They say seeing is believing. But when most of what we see is filtered through screens and algorithms, it’s hard to be sure. Is that selfie touched up? And was that viral video real or made with artificial intelligence?

The impact of technology on how we experience the world creates both new possibilities and a host of practical and ethical questions. But Tiffany Calvert, an associate professor in UofL’s Hite Institute of Art + Design, is looking for answers — and to find them, she’s going straight to the source.

In her “Machine Vision Series,” Calvert partners with her own virtual apprentice, a bot trained to paint as her collaborator. Calvert believes working with AI can help us understand its implications and explore the blurring line between what we see and what’s real.

“I often get asked, ‘is AI your collaborator or your antagonist?’ ” said Calvert, one of many at UofL exploring the world through creativity. “The answer is that it’s complicated. I’m working with AI in a way that both criticizes its vulnerabilities and has a healthy appreciation of what it can do.”


Cutting her artistic teeth at the height of the ‘90s Dotcom bubble, Calvert has long been fascinated with the intersection of art and technology. Then, traditional forms of visual expression were converging with new digital tools for photo-editing and design. 

Calvert cakes on thick layers of paint to differentiate herself from her bot collaborator.

“There was something exciting about that convergence and the fact that I could use these tools to build something creative,” she said. In a way, Calvert saw technology as a medium similar to charcoals or paint. But as technology has advanced, now capable of its own analysis and decision-making, it’s become more of an artistic partner.  

For her Machine Vision Series,” Calvert trained her AI collaborator by feeding it more than 1,000 historical still life paintings of tulips in bloom. It’s a technique known as machine learning, where a computer is shown examples to learn what something looks like — be it cars, crosswalks or frescos.  

After a while, the AI could recognize the tulips and begin to ‘paint’ its own. Calvert would paint, then the computer, then Calvert again, caking on thick, colorful globs of oil pigment to differentiate herself from the machine.  

The partnership might seem counterintuitive. Art, after all, is built on humanity and meaningful imperfection, but you’d expect a computer algorithm — something literally built on logic — to produce only the predictable and perfect.  

But when the AI painted, it wasnt perfect. The algorithm can only interpret based on what its seen before, and sometimes, it misinterpreted or made logical leaps. Some AI-generated tulips were distorted in interesting and unpredictable ways like confusing the bulb of a flower with, say, an oyster or halved peach.   

“Those distortions behave like a mutating virus,” Calvert said. “It’s interesting, because while it’s incredible that the technology can generate beautiful imagery, those misinterpretations reveal the underlying humanity in the code, and the biases inherent in datasets.” 


While flowers that look like peaches might seem like a problem, for Calvert, it’s a good thing. Artists are much more interested problems than answers.  

Thats where the interesting stuff happens,” she said.
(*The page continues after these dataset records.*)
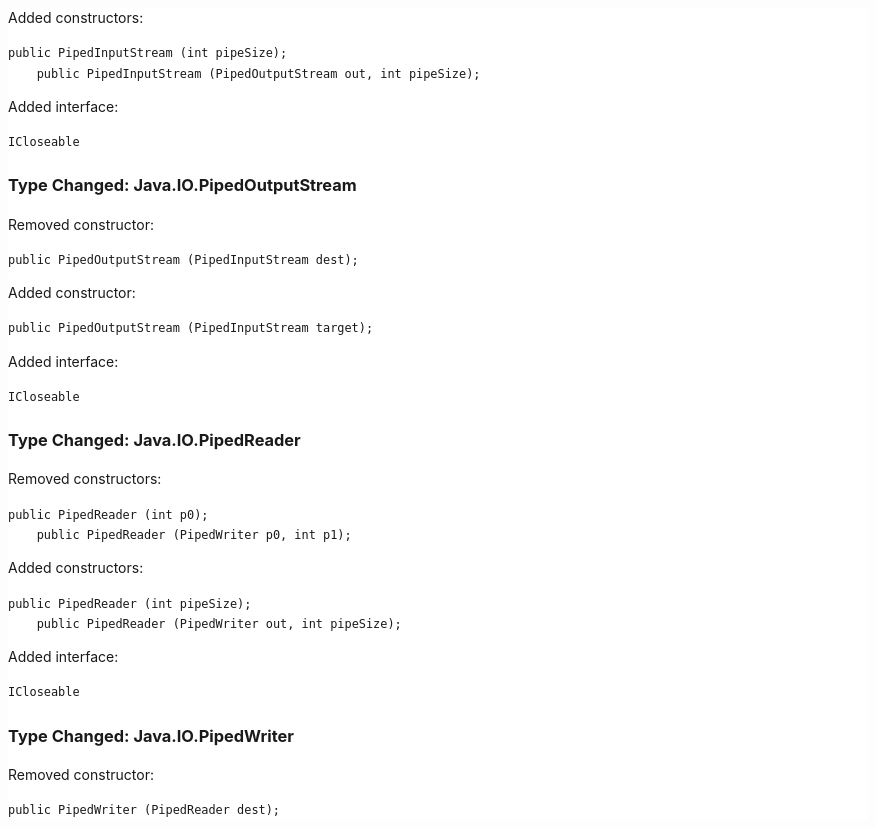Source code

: Added constructors:

```
public PipedInputStream (int pipeSize);
	public PipedInputStream (PipedOutputStream out, int pipeSize);
```

Added interface:

```
ICloseable
```

### Type Changed: Java.IO.PipedOutputStream

Removed constructor:

```
public PipedOutputStream (PipedInputStream dest);
```

Added constructor:

```
public PipedOutputStream (PipedInputStream target);
```

Added interface:

```
ICloseable
```

### Type Changed: Java.IO.PipedReader

Removed constructors:

```
public PipedReader (int p0);
	public PipedReader (PipedWriter p0, int p1);
```

Added constructors:

```
public PipedReader (int pipeSize);
	public PipedReader (PipedWriter out, int pipeSize);
```

Added interface:

```
ICloseable
```

### Type Changed: Java.IO.PipedWriter

Removed constructor:

```
public PipedWriter (PipedReader dest);
```
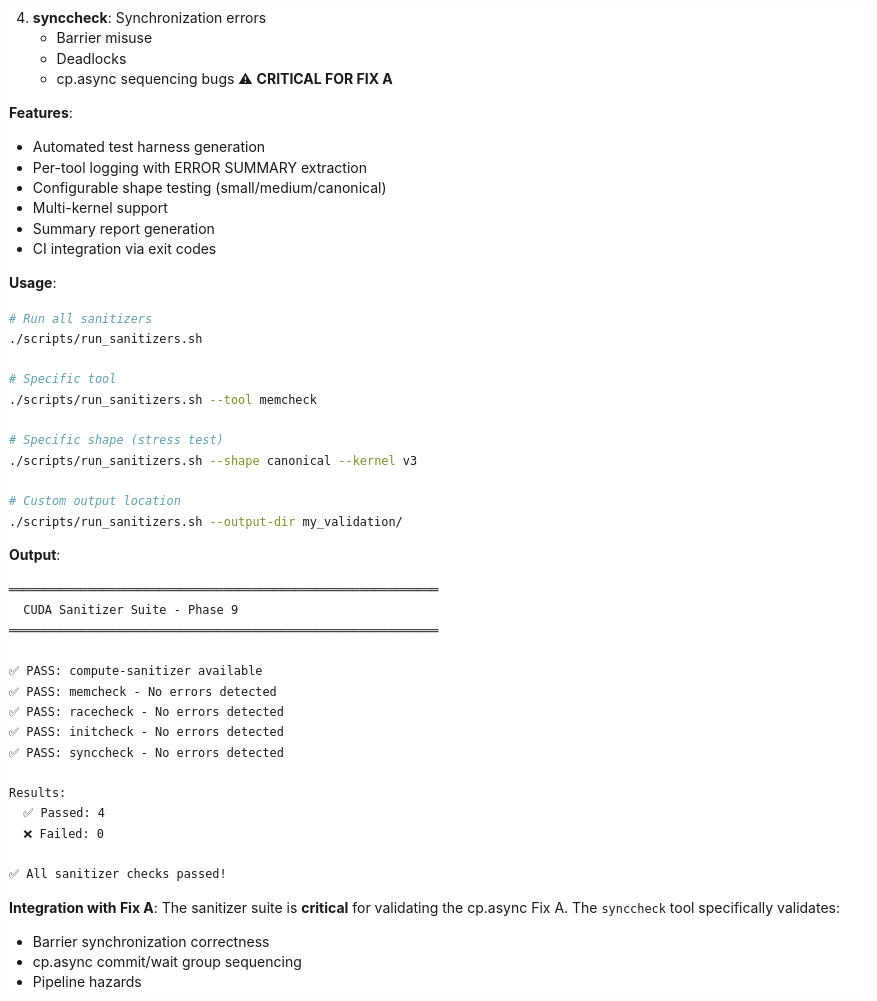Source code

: 4. **synccheck**: Synchronization errors
   - Barrier misuse
   - Deadlocks
   - cp.async sequencing bugs ⚠️ **CRITICAL FOR FIX A**

**Features**:
- Automated test harness generation
- Per-tool logging with ERROR SUMMARY extraction
- Configurable shape testing (small/medium/canonical)
- Multi-kernel support
- Summary report generation
- CI integration via exit codes

**Usage**:
```bash
# Run all sanitizers
./scripts/run_sanitizers.sh

# Specific tool
./scripts/run_sanitizers.sh --tool memcheck

# Specific shape (stress test)
./scripts/run_sanitizers.sh --shape canonical --kernel v3

# Custom output location
./scripts/run_sanitizers.sh --output-dir my_validation/
```

**Output**:
```
════════════════════════════════════════════════════════════
  CUDA Sanitizer Suite - Phase 9
════════════════════════════════════════════════════════════

✅ PASS: compute-sanitizer available
✅ PASS: memcheck - No errors detected
✅ PASS: racecheck - No errors detected
✅ PASS: initcheck - No errors detected
✅ PASS: synccheck - No errors detected

Results:
  ✅ Passed: 4
  ❌ Failed: 0

✅ All sanitizer checks passed!
```

**Integration with Fix A**:
The sanitizer suite is **critical** for validating the cp.async Fix A. The `synccheck` tool specifically validates:
- Barrier synchronization correctness
- cp.async commit/wait group sequencing
- Pipeline hazards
These problems allow me to explore larger issues. How is this a metaphor for technology infecting our world and what precedents are out there?” 

AI can be a powerful tool, she said, but it’s only as good as its human creators and users — who aren’t always clear, make mistakes and sometimes behave irresponsibly, irrationally or maliciously. 

Tiffany Calvert paints tulip blossoms in her Louisville studio.

“The technology is obviously only as good as the information we give it, how we program it and how we use it,” she said. “That’s the underlying paradox, the humanity in the machine.”  

Take the technology that created the tulips in Calvert’s paintings. Those specific tulips are the result of creative farming — a plant virus that boomed during the 17th century Dutch Golden Age, creating an explosion of new and unique tulip colors and variants. 

That virus underpinned Tulip Mania, the first speculative bubble of the modern era, where the flowers were as much an investment and status symbol as decoration. Dutch consumers might have purchased a tulip bulb for more than the average salary. 

“When Tulip Mania happened, the technology got way out of control from both an economic perspective and a biological one, where it’s now a problem for farmers,” Calvert said. “So humans, in their hubris, didn’t understand the destruction they’ve created.” 

That’s why, Calvert said, it’s important to take a critical eye to technology and understand its implications. For example, with AI technology readily available and the content it creates surging across the internet, a recent Forbes survey shows some 75% of consumers worry AI will be used for misinformation. 

“It’s interesting to explore, because AI is both really critical to solving important problems and at the same time, it depends on who programs and uses it,” she said. “Painting has always adopted and responded to new technologies, as a ways of examining our perception of the world.”